PROMPT
The response must consist of the lines below from the one with "woven basket: present" through the one with "pouf: present [1139,1013,1386,1217]", exactly as they appear and with both ends kept.

SUPPLIED MATERIAL
%%

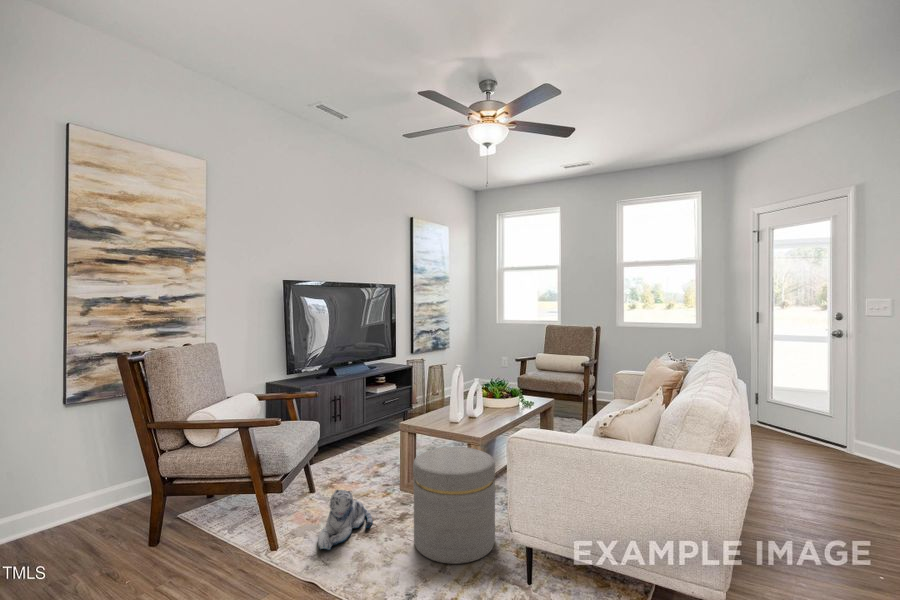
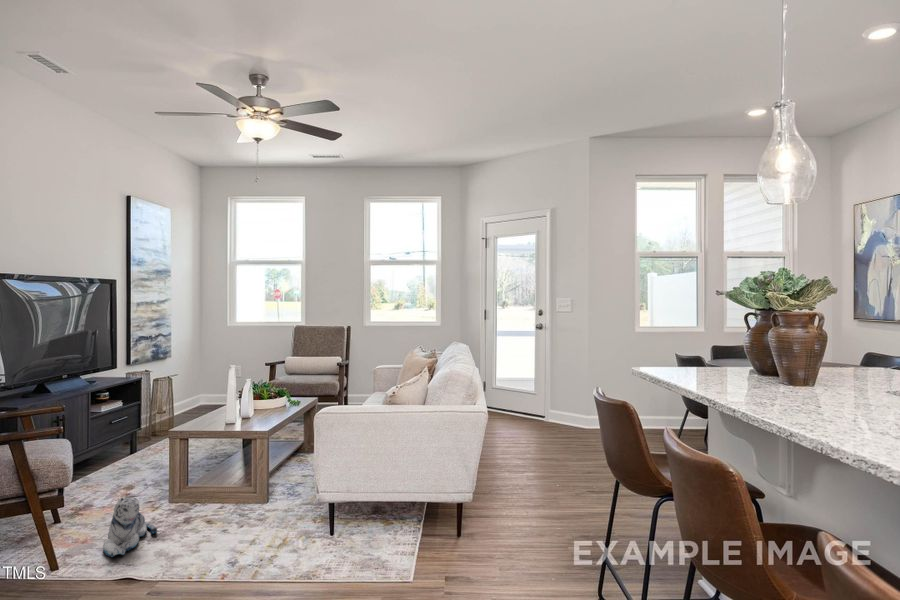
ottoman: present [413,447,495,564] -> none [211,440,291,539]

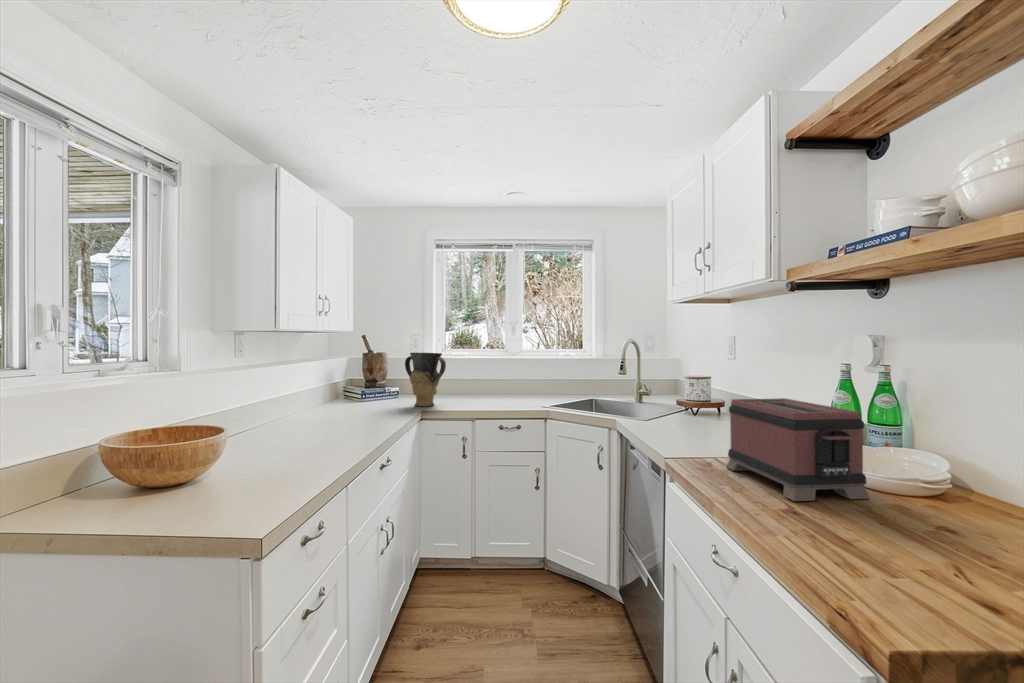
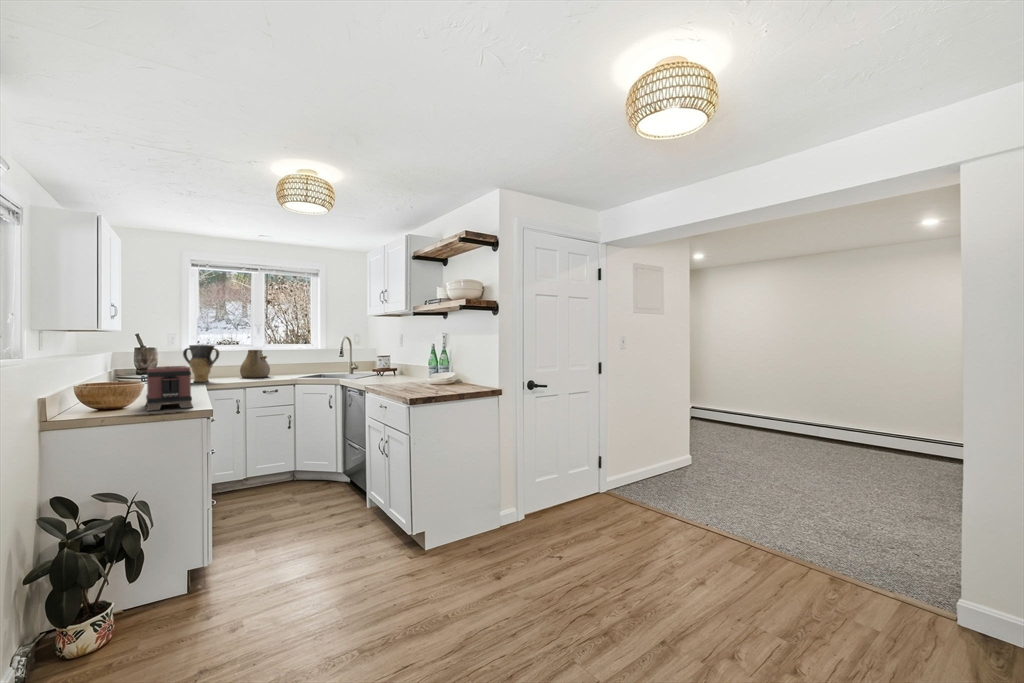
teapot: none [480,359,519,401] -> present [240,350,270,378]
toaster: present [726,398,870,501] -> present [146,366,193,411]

%%
%%

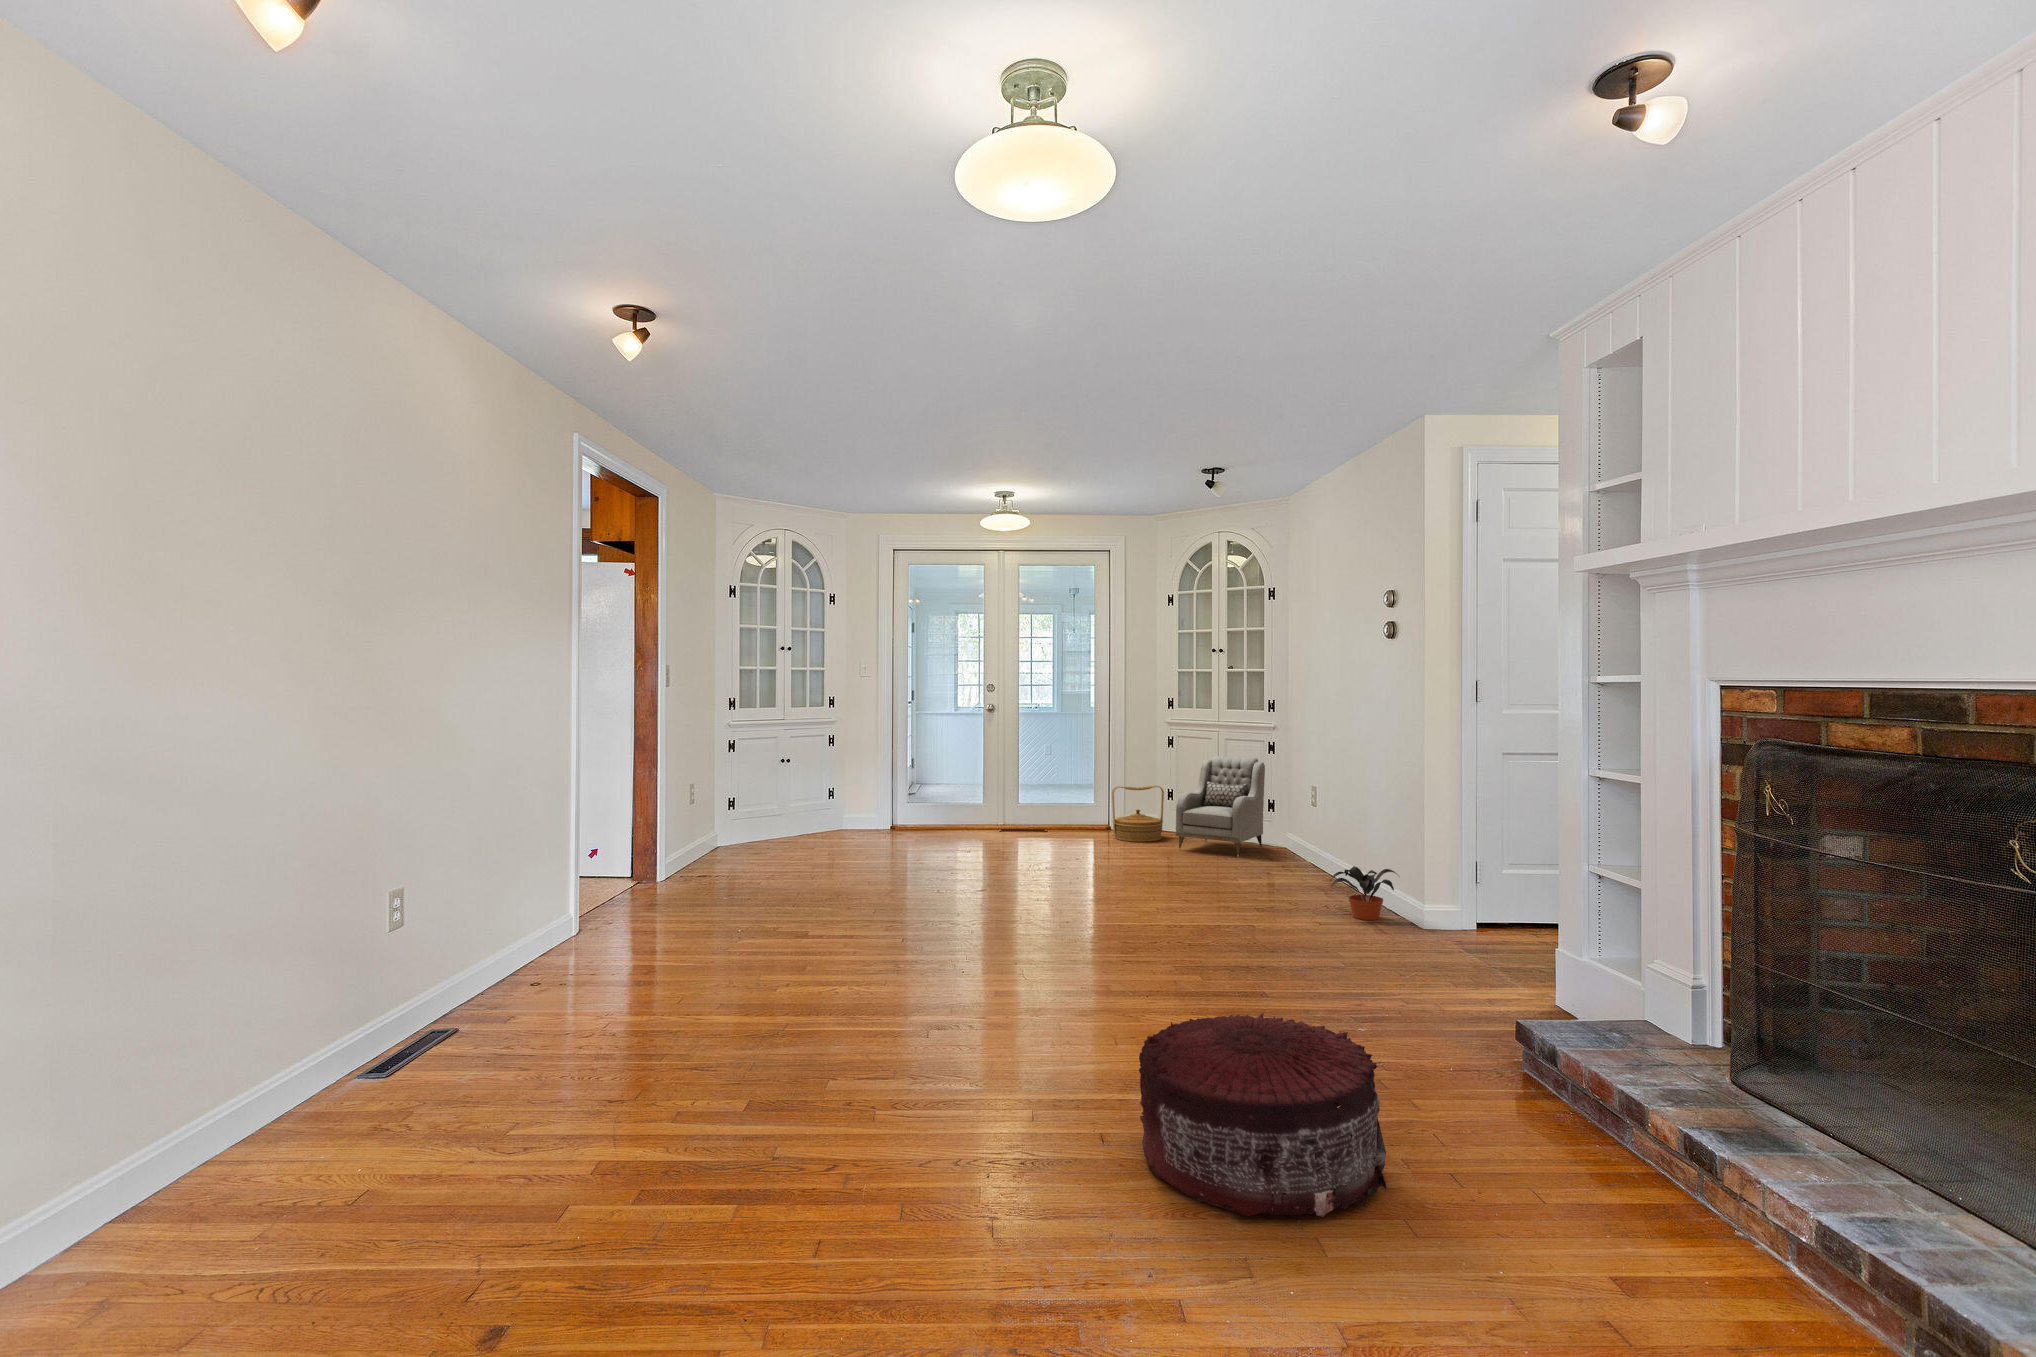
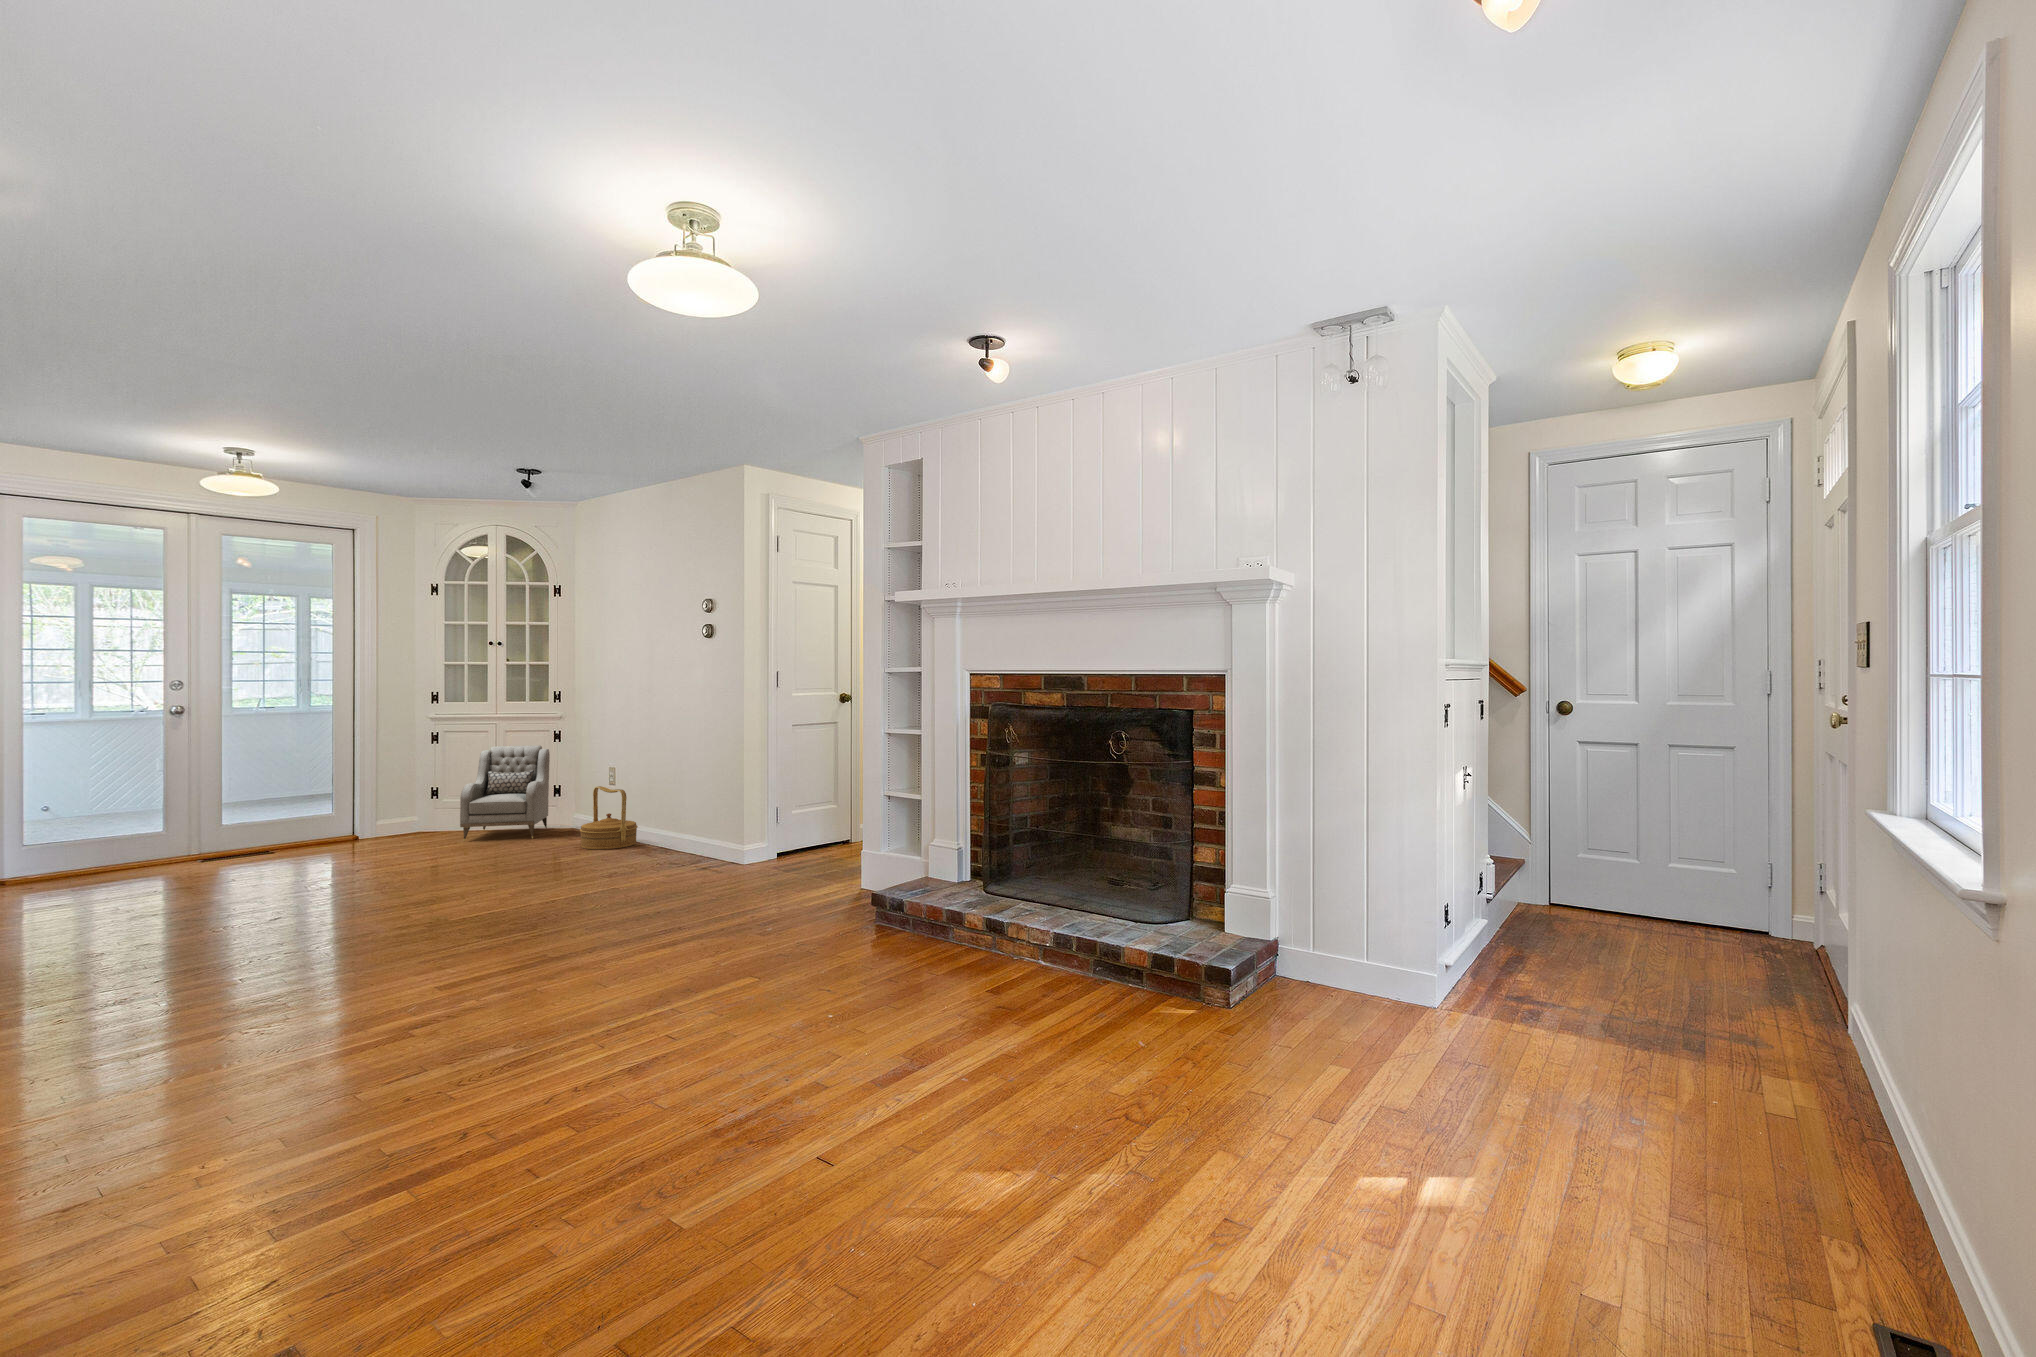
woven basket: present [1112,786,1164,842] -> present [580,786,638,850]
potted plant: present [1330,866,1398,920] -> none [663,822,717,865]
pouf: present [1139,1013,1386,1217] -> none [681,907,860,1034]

%%

ANSWER FOR THE TASK
woven basket: present [1112,786,1164,842] -> present [580,786,638,850]
potted plant: present [1330,866,1398,920] -> none [663,822,717,865]
pouf: present [1139,1013,1386,1217] -> none [681,907,860,1034]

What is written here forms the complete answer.